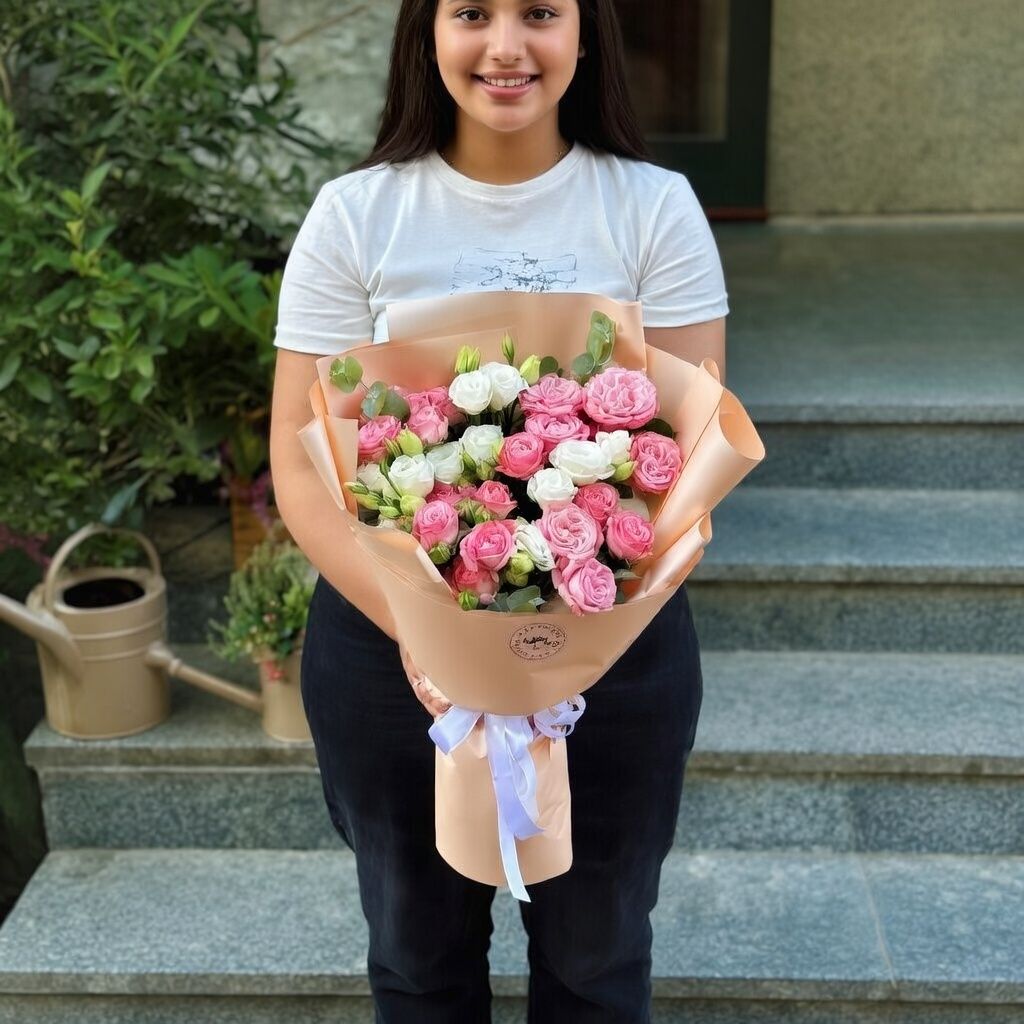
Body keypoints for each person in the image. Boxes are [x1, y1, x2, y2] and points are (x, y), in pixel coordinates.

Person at [269, 1, 729, 1020]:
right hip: (393, 660)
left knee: (598, 965)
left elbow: (688, 459)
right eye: (472, 12)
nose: (506, 46)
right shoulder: (356, 215)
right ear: (426, 32)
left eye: (540, 12)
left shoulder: (653, 209)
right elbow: (301, 475)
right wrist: (437, 641)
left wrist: (555, 641)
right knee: (417, 963)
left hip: (611, 654)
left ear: (584, 32)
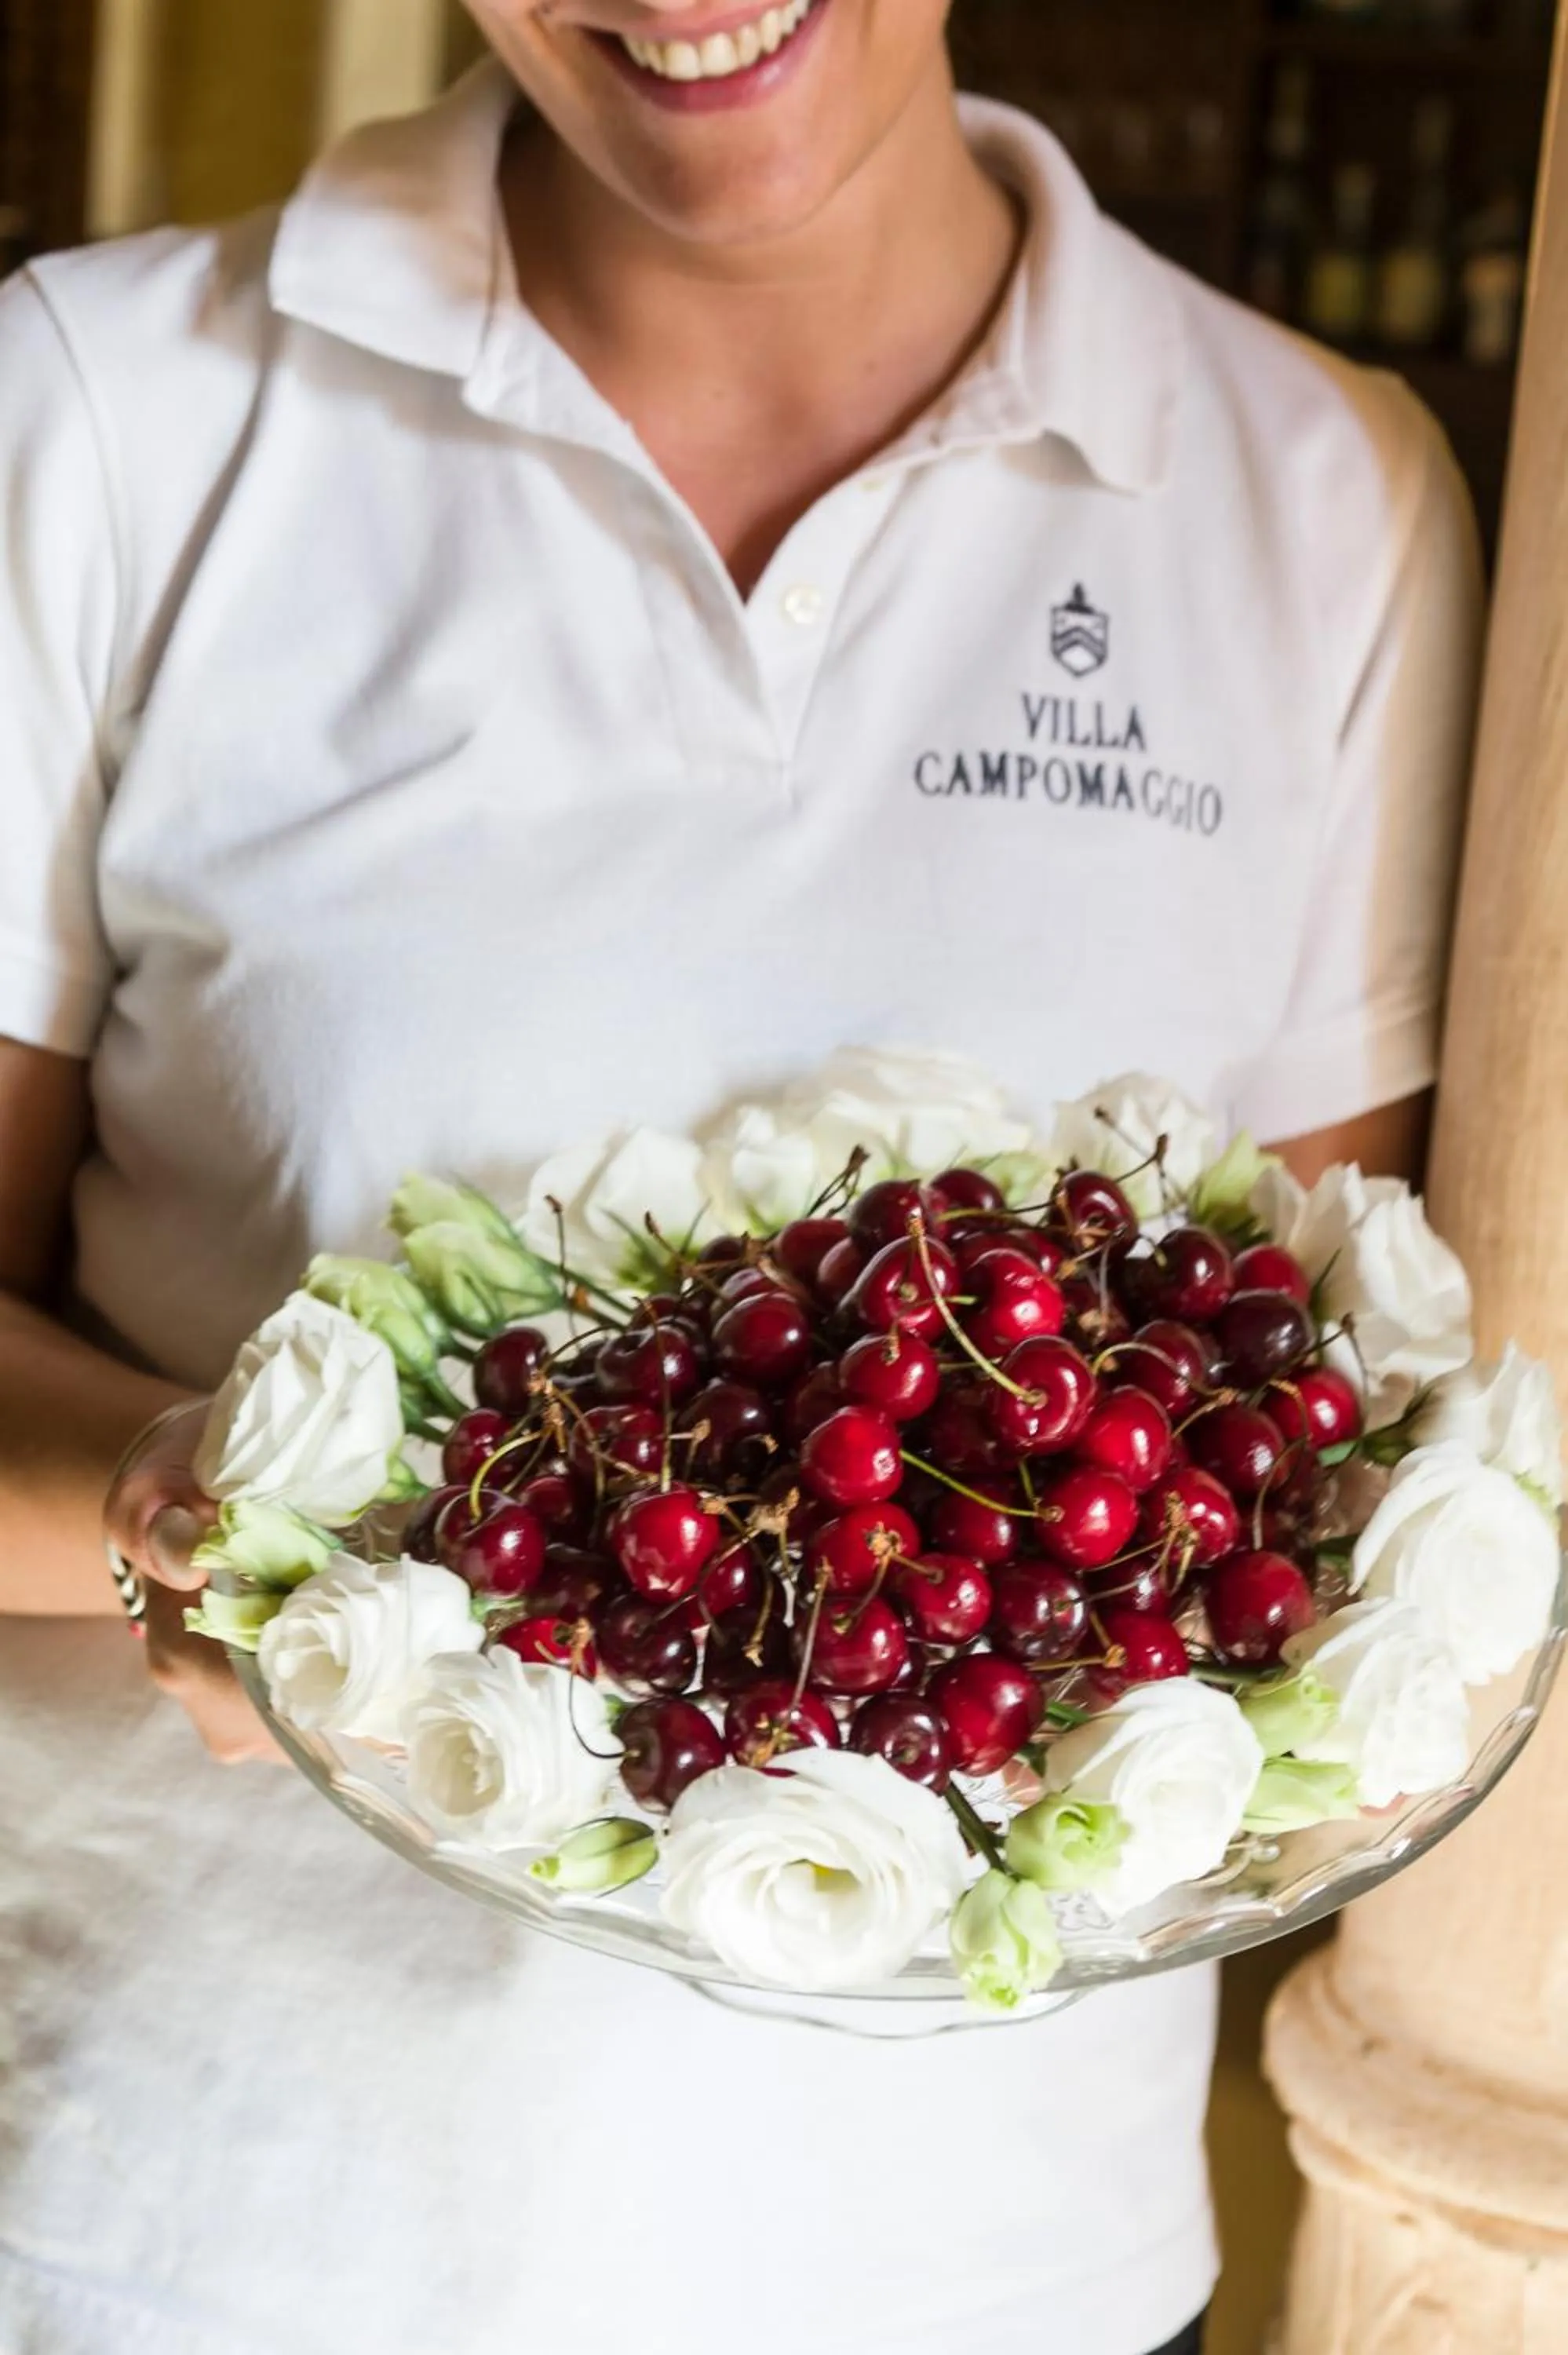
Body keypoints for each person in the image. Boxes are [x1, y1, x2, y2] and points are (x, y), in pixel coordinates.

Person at [0, 5, 1482, 2352]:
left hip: (1000, 2277)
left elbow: (1299, 1447)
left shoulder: (1318, 493)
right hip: (205, 2234)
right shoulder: (100, 408)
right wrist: (176, 1505)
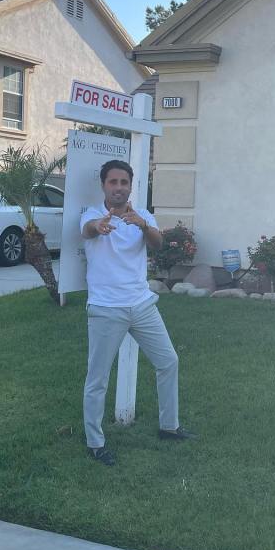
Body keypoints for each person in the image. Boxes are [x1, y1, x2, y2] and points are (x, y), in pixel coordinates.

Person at [80, 159, 196, 466]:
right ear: (103, 185)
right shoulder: (93, 214)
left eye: (124, 183)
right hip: (106, 308)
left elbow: (158, 243)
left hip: (141, 304)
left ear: (131, 185)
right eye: (113, 182)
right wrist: (99, 226)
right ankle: (95, 442)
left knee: (168, 361)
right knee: (98, 378)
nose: (119, 188)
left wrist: (143, 225)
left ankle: (169, 427)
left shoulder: (141, 215)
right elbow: (88, 231)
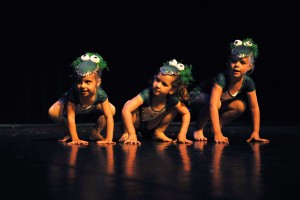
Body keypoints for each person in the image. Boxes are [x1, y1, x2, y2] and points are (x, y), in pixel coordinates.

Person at [189, 38, 269, 143]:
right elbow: (213, 105)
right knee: (216, 103)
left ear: (250, 67)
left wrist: (256, 132)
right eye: (234, 61)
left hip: (216, 103)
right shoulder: (222, 78)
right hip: (197, 97)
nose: (237, 65)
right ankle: (198, 128)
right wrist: (218, 134)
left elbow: (254, 107)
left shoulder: (248, 82)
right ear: (228, 63)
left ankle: (215, 127)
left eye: (242, 62)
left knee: (240, 106)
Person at [118, 59, 194, 145]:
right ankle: (126, 133)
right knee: (128, 104)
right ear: (154, 77)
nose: (158, 85)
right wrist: (132, 134)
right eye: (157, 80)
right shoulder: (147, 93)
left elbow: (186, 113)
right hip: (135, 125)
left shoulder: (172, 99)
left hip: (151, 126)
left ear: (172, 89)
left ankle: (159, 132)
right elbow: (126, 110)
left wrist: (182, 134)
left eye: (164, 84)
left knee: (175, 108)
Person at [48, 52, 116, 145]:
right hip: (74, 105)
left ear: (98, 82)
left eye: (88, 82)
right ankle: (69, 133)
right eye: (79, 82)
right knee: (53, 112)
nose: (82, 86)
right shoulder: (73, 92)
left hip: (92, 105)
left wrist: (109, 138)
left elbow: (109, 117)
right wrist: (75, 139)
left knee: (111, 110)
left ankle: (95, 133)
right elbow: (71, 117)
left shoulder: (101, 94)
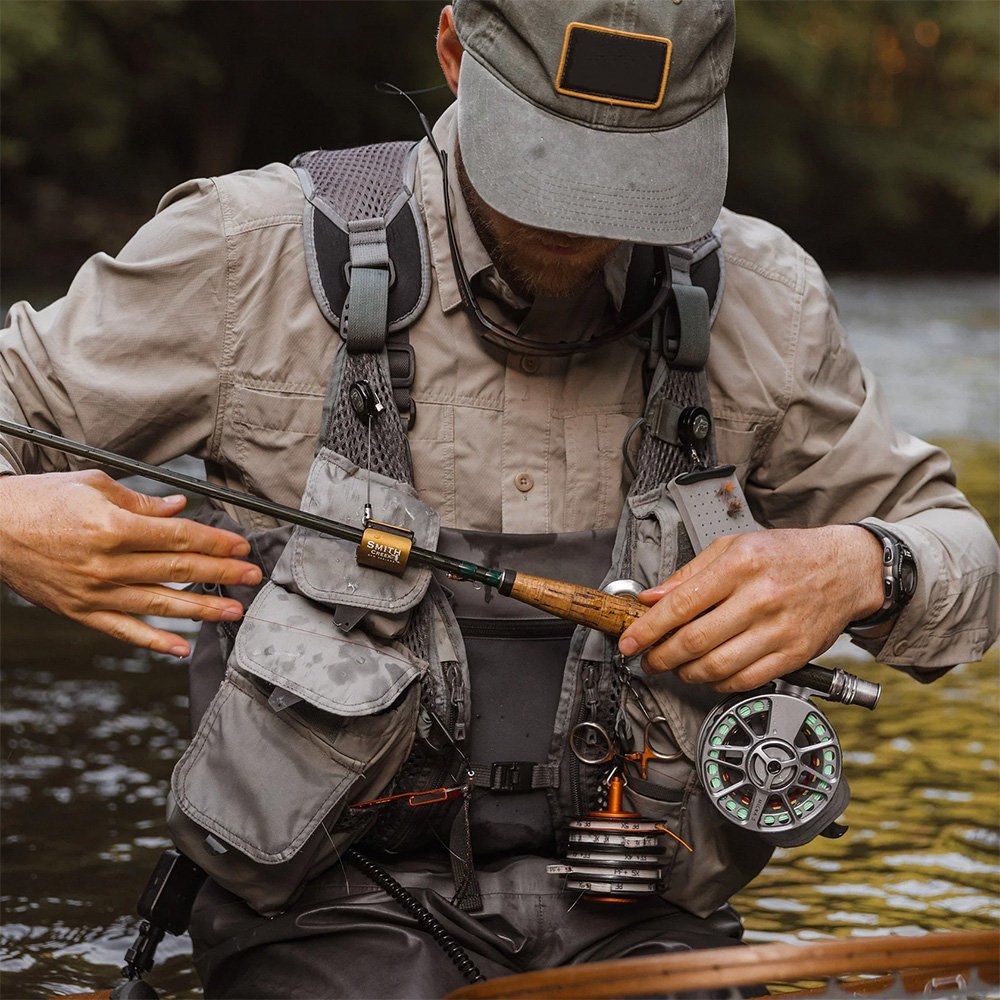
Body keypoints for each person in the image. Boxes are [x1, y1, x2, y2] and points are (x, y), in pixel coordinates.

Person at [1, 2, 997, 998]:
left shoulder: (764, 297)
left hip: (648, 924)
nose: (581, 215)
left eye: (631, 178)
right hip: (315, 921)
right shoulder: (241, 254)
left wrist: (867, 565)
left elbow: (965, 563)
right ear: (453, 53)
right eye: (550, 162)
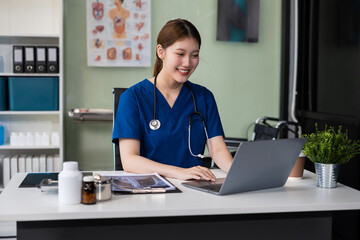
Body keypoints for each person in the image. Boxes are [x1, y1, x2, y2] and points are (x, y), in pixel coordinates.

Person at [112, 19, 233, 181]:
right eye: (180, 54)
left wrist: (239, 173)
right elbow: (129, 160)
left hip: (195, 188)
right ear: (161, 52)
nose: (188, 63)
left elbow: (217, 150)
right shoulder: (133, 98)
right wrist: (178, 172)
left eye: (195, 55)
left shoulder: (204, 97)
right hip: (150, 189)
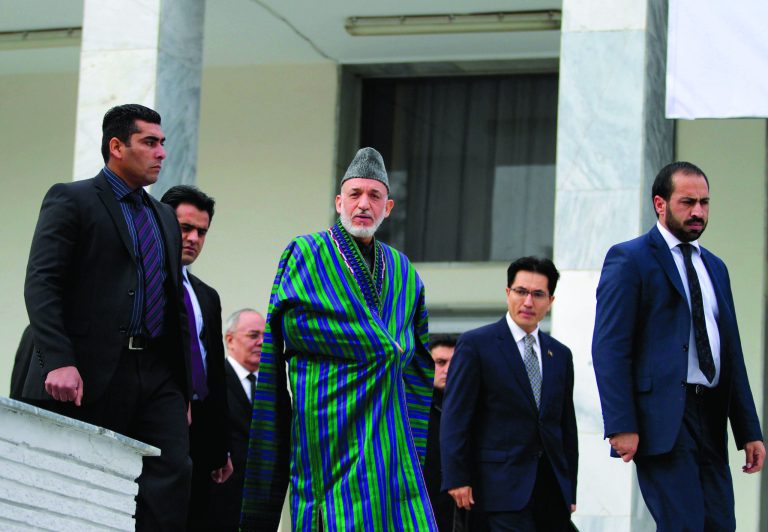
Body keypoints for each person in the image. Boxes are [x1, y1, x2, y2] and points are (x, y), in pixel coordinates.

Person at [241, 147, 437, 531]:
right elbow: (296, 326)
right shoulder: (306, 252)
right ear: (338, 202)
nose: (363, 204)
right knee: (336, 514)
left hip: (386, 427)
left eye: (374, 196)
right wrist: (379, 346)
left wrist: (389, 353)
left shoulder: (404, 271)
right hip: (327, 420)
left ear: (388, 207)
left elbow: (417, 355)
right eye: (355, 194)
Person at [23, 104, 192, 530]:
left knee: (171, 473)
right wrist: (58, 359)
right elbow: (42, 283)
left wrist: (184, 385)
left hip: (156, 373)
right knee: (79, 485)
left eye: (163, 143)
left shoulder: (164, 217)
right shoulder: (72, 199)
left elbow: (173, 301)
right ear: (117, 146)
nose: (161, 153)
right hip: (90, 369)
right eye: (149, 142)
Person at [592, 161, 765, 531]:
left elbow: (730, 353)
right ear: (660, 203)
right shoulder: (630, 259)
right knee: (683, 525)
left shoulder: (715, 267)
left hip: (711, 415)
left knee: (720, 524)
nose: (698, 211)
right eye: (688, 202)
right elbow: (609, 348)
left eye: (704, 202)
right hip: (662, 419)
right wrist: (620, 424)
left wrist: (749, 430)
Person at [441, 257, 578, 532]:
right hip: (498, 487)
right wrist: (457, 477)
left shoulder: (560, 354)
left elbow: (565, 426)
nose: (528, 302)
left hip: (550, 490)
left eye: (538, 294)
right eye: (521, 291)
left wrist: (569, 487)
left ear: (550, 301)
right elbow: (456, 418)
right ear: (507, 293)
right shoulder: (476, 345)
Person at [160, 185, 233, 529]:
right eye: (185, 228)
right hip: (161, 417)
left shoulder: (207, 295)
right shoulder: (144, 283)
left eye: (201, 232)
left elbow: (214, 370)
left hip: (201, 429)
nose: (192, 238)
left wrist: (222, 446)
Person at [207, 308, 266, 530]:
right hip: (218, 502)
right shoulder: (213, 381)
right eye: (253, 335)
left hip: (260, 505)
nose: (262, 342)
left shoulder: (271, 390)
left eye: (265, 336)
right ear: (230, 340)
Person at [423, 334, 459, 532]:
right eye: (440, 362)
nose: (448, 370)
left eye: (455, 363)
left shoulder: (476, 407)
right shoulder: (413, 408)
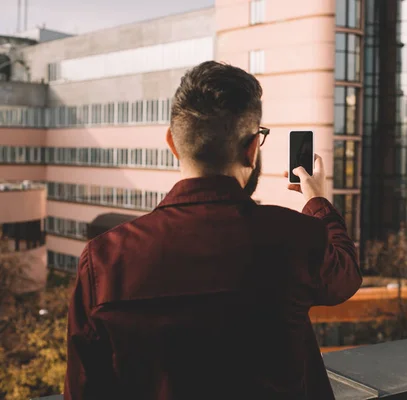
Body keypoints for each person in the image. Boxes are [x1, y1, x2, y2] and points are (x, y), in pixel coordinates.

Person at [64, 61, 362, 400]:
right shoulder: (295, 237)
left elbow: (84, 389)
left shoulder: (104, 259)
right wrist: (317, 200)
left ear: (172, 144)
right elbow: (347, 277)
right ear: (252, 149)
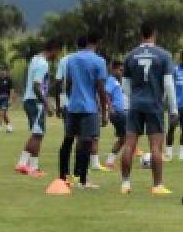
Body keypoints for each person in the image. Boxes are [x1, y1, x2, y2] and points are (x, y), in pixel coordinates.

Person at [119, 21, 178, 196]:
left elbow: (125, 86)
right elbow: (168, 84)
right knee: (156, 147)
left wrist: (132, 102)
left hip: (135, 104)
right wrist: (173, 109)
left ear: (141, 34)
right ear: (154, 33)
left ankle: (125, 183)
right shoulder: (164, 55)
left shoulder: (130, 56)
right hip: (154, 105)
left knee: (129, 145)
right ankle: (157, 185)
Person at [59, 32, 108, 189]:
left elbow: (68, 84)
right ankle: (82, 180)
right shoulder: (99, 61)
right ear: (97, 43)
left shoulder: (71, 59)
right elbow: (101, 88)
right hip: (89, 107)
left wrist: (70, 99)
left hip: (73, 105)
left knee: (68, 140)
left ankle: (63, 177)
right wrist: (105, 112)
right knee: (86, 142)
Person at [15, 41, 60, 177]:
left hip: (30, 100)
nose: (57, 55)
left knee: (38, 133)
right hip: (35, 102)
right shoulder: (43, 64)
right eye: (58, 51)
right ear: (54, 49)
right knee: (37, 134)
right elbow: (36, 86)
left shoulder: (35, 59)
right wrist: (47, 104)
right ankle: (25, 164)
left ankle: (30, 165)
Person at [101, 60, 125, 171]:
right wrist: (110, 108)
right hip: (117, 112)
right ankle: (112, 161)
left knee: (123, 138)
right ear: (114, 69)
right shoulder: (111, 80)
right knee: (126, 137)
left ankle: (110, 161)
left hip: (120, 112)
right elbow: (106, 94)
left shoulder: (116, 81)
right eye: (120, 70)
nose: (122, 71)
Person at [0, 68, 14, 134]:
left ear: (6, 71)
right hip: (0, 98)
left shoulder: (9, 79)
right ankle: (9, 128)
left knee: (1, 113)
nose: (2, 72)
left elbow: (11, 90)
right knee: (4, 114)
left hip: (6, 98)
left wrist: (10, 99)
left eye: (4, 71)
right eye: (1, 71)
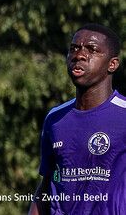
::::::
What to do - Start at the top of the entries and repeat each line exactly, ending at the line that contains "left ear: (584, 32)". Pictures are not part of the copy.

Written reply -
Body keypoints for each person in the image. Boxes are [x1, y1, x2, y2] and points are (x, y), in pixel coordinates.

Person at [269, 1, 729, 1020]:
right hip: (393, 660)
left knee: (598, 965)
left elbow: (688, 459)
right eye: (472, 12)
nose: (506, 46)
right shoulder: (356, 215)
right ear: (426, 32)
left eye: (540, 12)
left shoulder: (653, 209)
right elbow: (301, 475)
right wrist: (437, 641)
left wrist: (555, 641)
right knee: (417, 963)
left hip: (611, 654)
left ear: (584, 32)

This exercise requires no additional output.